In Farhad Manjoo’s latest State of the Art column for The New York Times he writes about his experience his two month experiment reading day old news. More specifically, he writes about how for two months, he got his news strictly from print newspapers. He writes, “I turned off my digital news notifications, unplugged from Twitter and other social networks, and subscribed to home delivery of three print newspapers — The Times, The Wall Street Journal and my local paper, The San Francisco Chronicle — plus a weekly newsmagazine, The Economist.”

In the column, Manjoo brings up some points relating to how relying on print newspapers exclusively for his news consumption can actually be better than constantly being bombarded by push notifications, tweets, and cable news channels. He writes about how he learned about the details surrounding the Parkland school shooting 24 hours after it occurred, “That morning, I spent maybe 40 minutes poring over the horror of the shooting and a million other things the newspapers had to tell me.” And then going on to write later on, “I was getting news a day old, but in the delay between when the news happened and when it showed up on my front door, hundreds of experienced professionals had done the hard work for me.”

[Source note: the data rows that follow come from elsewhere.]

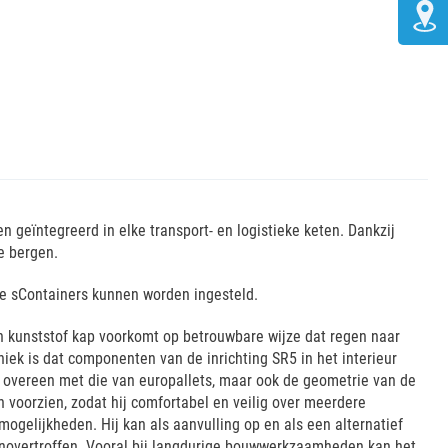
 geïntegreerd in elke transport- en logistieke keten. Dankzij
te bergen.
ere sContainers kunnen worden ingesteld.
n kunststof kap voorkomt op betrouwbare wijze dat regen naar
Uniek is dat componenten van de inrichting SR5 in het interieur
 overeen met die van europallets, maar ook de geometrie van de
voorzien, zodat hij comfortabel en veilig over meerdere
mogelijkheden. Hij kan als aanvulling op en als een alternatief
 onovertroffen. Vooral bij langdurige bouwwerkzaamheden kan het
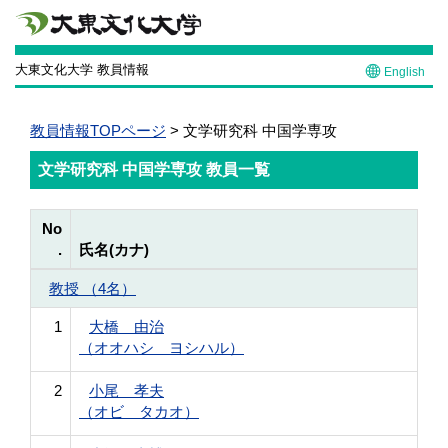
大東文化大学 教員情報
English
教員情報TOPページ
> 文学研究科 中国学専攻
文学研究科 中国学専攻 教員一覧
No
.
氏名(カナ)
教授 （4名）
1
大橋 由治
（オオハシ ヨシハル）
2
小尾 孝夫
（オビ タカオ）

I agree with one thing he writes: we all need to disconnect from the constant barrage of news out there every now and then. We need to be more selective about what we truly care about and cannot get worked up over every single news story, because that’s just not heathy.

Nonetheless, overall the column made for an interesting read but once I got to the end I couldn’t help but think: I just read a native ad for the NY Times on the NY Times website.